__EXCERPTED TEXT__
Letter on Integrity

'Integrity' holds the dual senses of moral uprightness and wholeness. It includes the sense of trueness to self and others that develops when our words and actions coincide in honest and transparent ways. It also entails the spiritual work that has to do with integrating the different parts of ourselves and our relationships into a whole throughout life. We may see these two definitions as distinct and even at odds to each other, one moral and one psychological, when in fact they carry a synergy that belies a deep truth.  

Hebrew scripture calls out regularly for integrity of heart and uprightness in our stance facing God and the world, and teaches us much about what righteousness can look like.  We may not be aware, however, that our own sense of internal rightness with self (self-integrity) adds so much to our own sense of peace and well-being.  

Matt Bloom, in Thriving in Ministry: How to Cultivate Clergy Well-being reminds us that, "We now know, for example, that people who have self-integrity—a balanced, secure, and positive identity—enjoy many benefits. They tend to have higher daily wellbeing and stronger resilience. They have better interpersonal relationships, including better marriages. They are positive leaders and valued work colleagues. They adjust well to a myriad of different life changes and challenges. Research shows, for example, that people with self-integrity deal very well with health challenges. They adjust much better and much faster to personal losses, such as the death of a loved one. People with self-integrity continue to grow and develop over their entire lives, especially in their senior years. They are vibrant, alive, and contributing to the lives of others and to the world around them." (p. 37)

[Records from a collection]
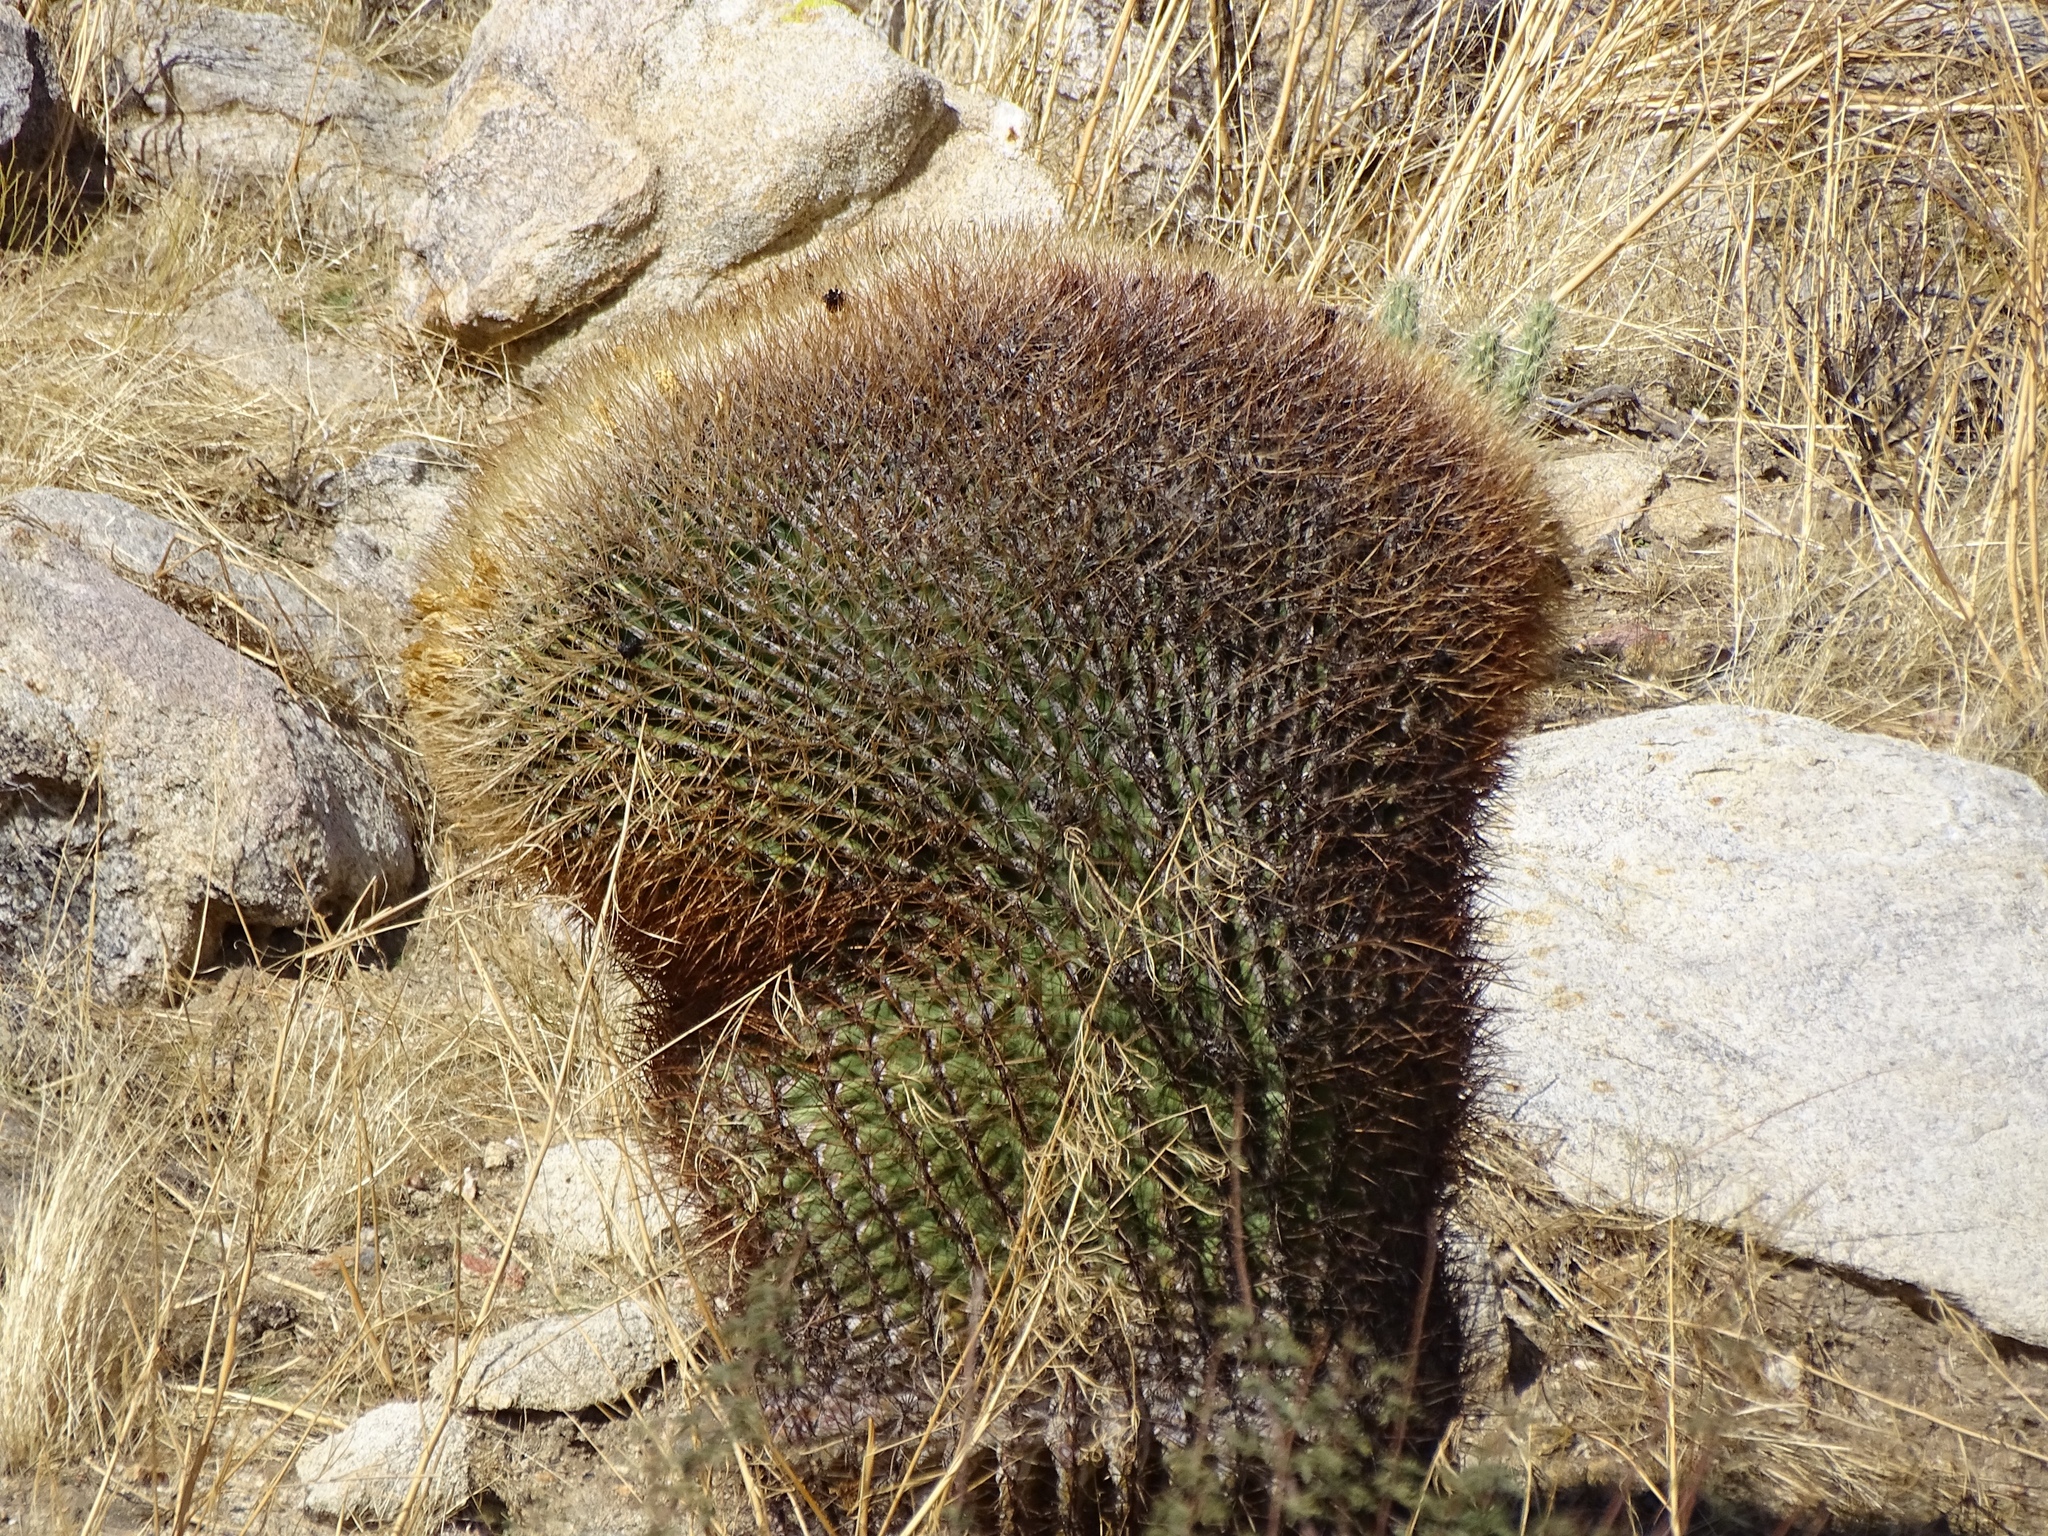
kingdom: Plantae
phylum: Tracheophyta
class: Magnoliopsida
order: Caryophyllales
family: Cactaceae
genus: Ferocactus
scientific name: Ferocactus cylindraceus
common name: California barrel cactus
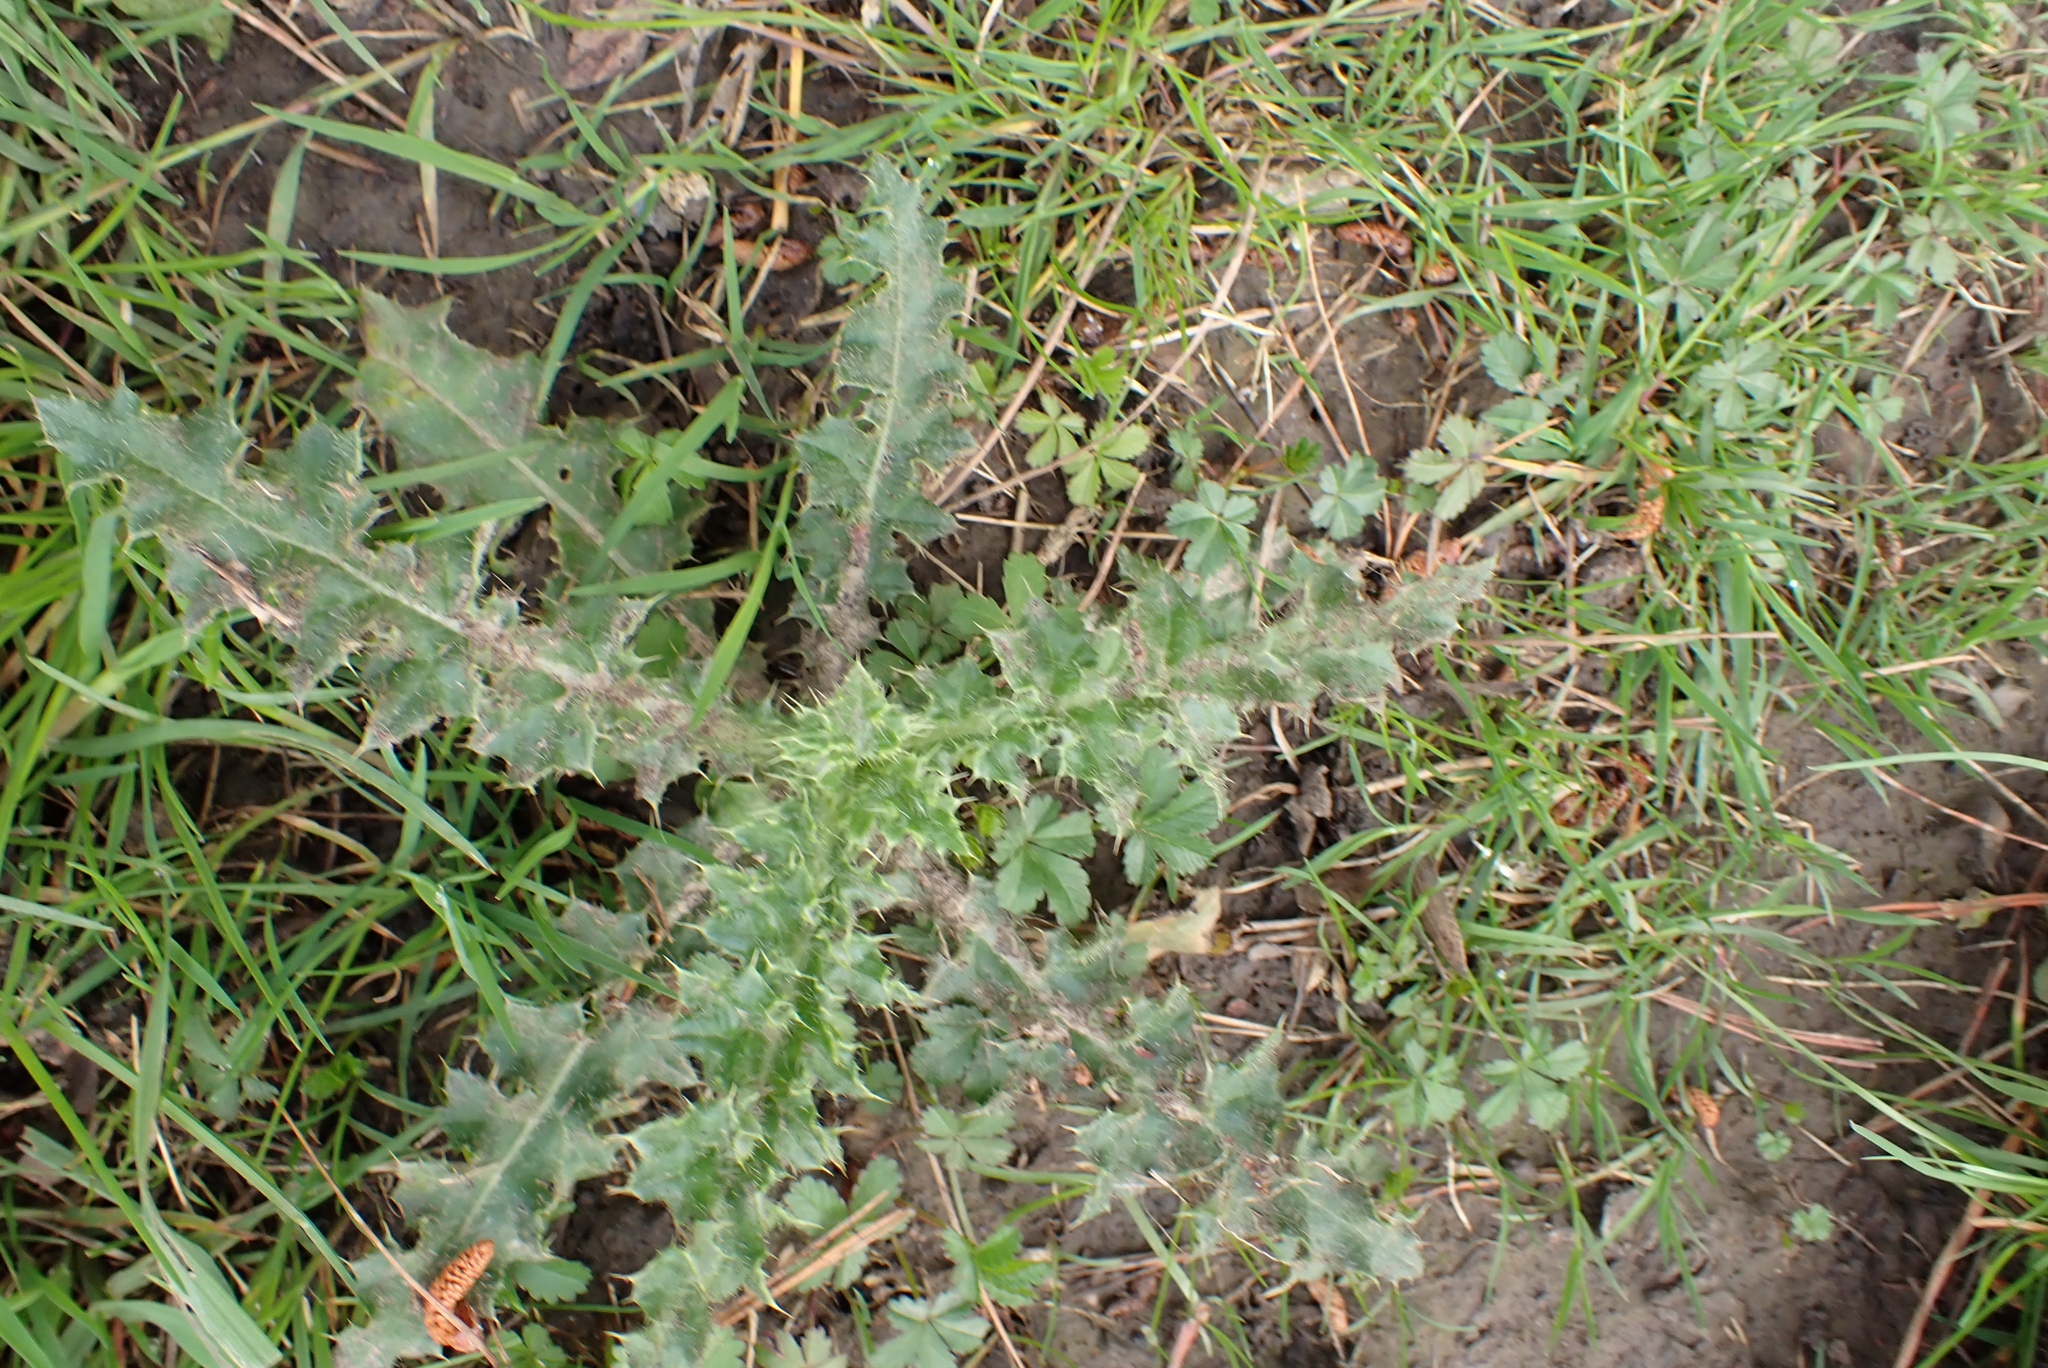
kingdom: Plantae
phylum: Tracheophyta
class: Magnoliopsida
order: Asterales
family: Asteraceae
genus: Cirsium
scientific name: Cirsium arvense
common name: Creeping thistle
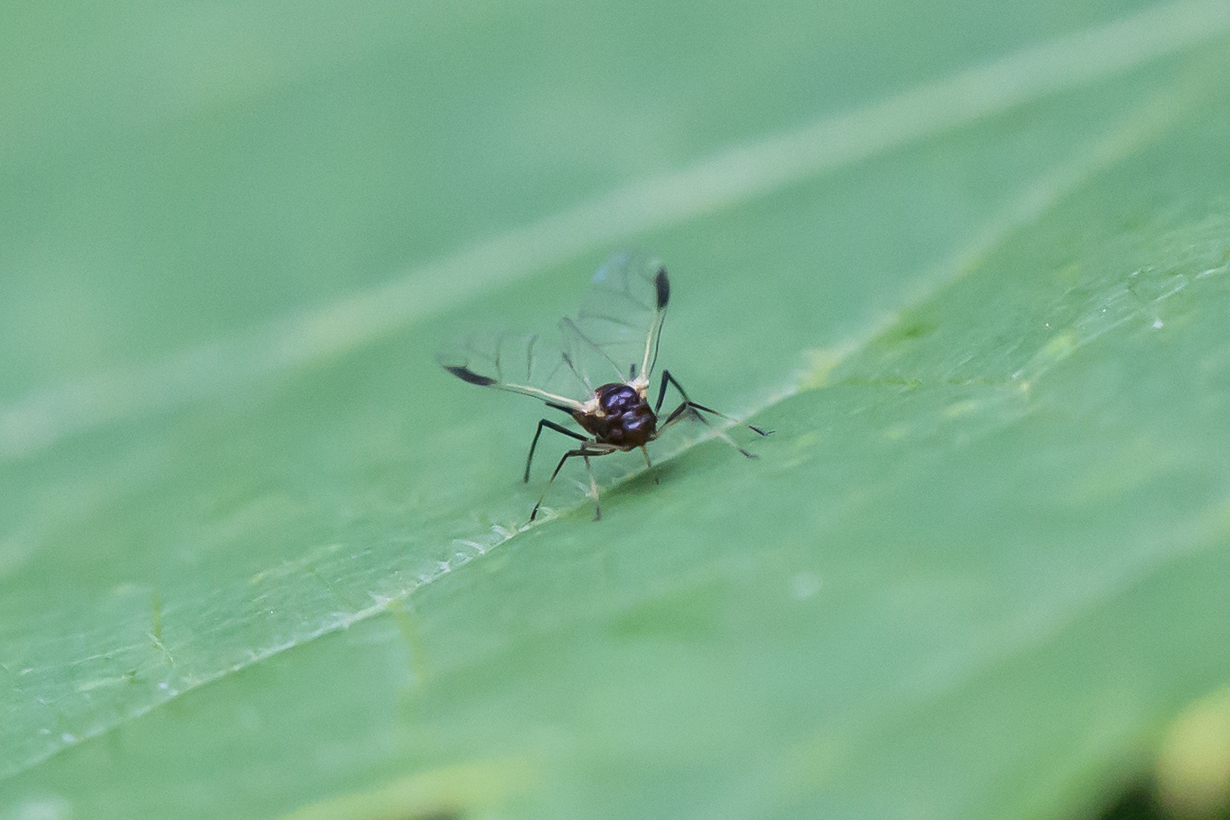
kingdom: Animalia
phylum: Arthropoda
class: Insecta
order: Hemiptera
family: Aphididae
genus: Aphis
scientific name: Aphis illinoisensis
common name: Grapevine aphid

__REQUIRED TASKS__
**1.** Please echo the letter on integrity word for word, between "Hebrew scripture calls" and "peace and well-being.", inclusive.
**2.** Drawing on the letter on integrity, explain in one to three sentences why self-integrity is worth having.
**3.** Go on with the letter on integrity from the point where it stops.
These rows have no connection to the letter on integrity.

__NUMBERED ANSWERS__
**1.**
Hebrew scripture calls out regularly for integrity of heart and uprightness in our stance facing God and the world, and teaches us much about what righteousness can look like.  We may not be aware, however, that our own sense of internal rightness with self (self-integrity) adds so much to our own sense of peace and well-being.

**2.** The passage quoted from Matt Bloom says people with self-integrity have higher daily wellbeing, stronger resilience and better relationships, including better marriages. They handle life changes, health challenges and personal losses well. They also keep growing throughout their lives, especially in their senior years.

**3.**
The key to understanding the connection between the two meanings of integrity is to recognize that an expansion of personal well-being leads to increased well-being of the whole as well. Dan Siegel argues in IntraConnected: MWE (Me + We) as the Integration of Self, Identity and Belonging, "With the internal embraced, we move to the relational; we integrate identity, broaden belonging. What arises is a synergy of self, an emergence of something from the Me and We that is integration made visible: kindness, compassion, love.  (p. 49).  

Seigel cites Robin Wall Kimmerer, who makes the point this way in her book, Braiding Sweetgrass: Indigenous Wisdom, Scientific Knowledge and the Teachings of Plants, "There are layers upon layers of reciprocity in this garden between the bean and the bacterium, the bean and the corn, the corn and the squash and ultimately with the people…. The beauty of the partnership is that each plant does what it does in order to increase it's own growth, but as it happens when the individuals flourish, so does the whole." (p. 38)  

May our own ways of being and the partnerships that we engage in reflect ever more clearly the kindness, compassion and love of integration made visible.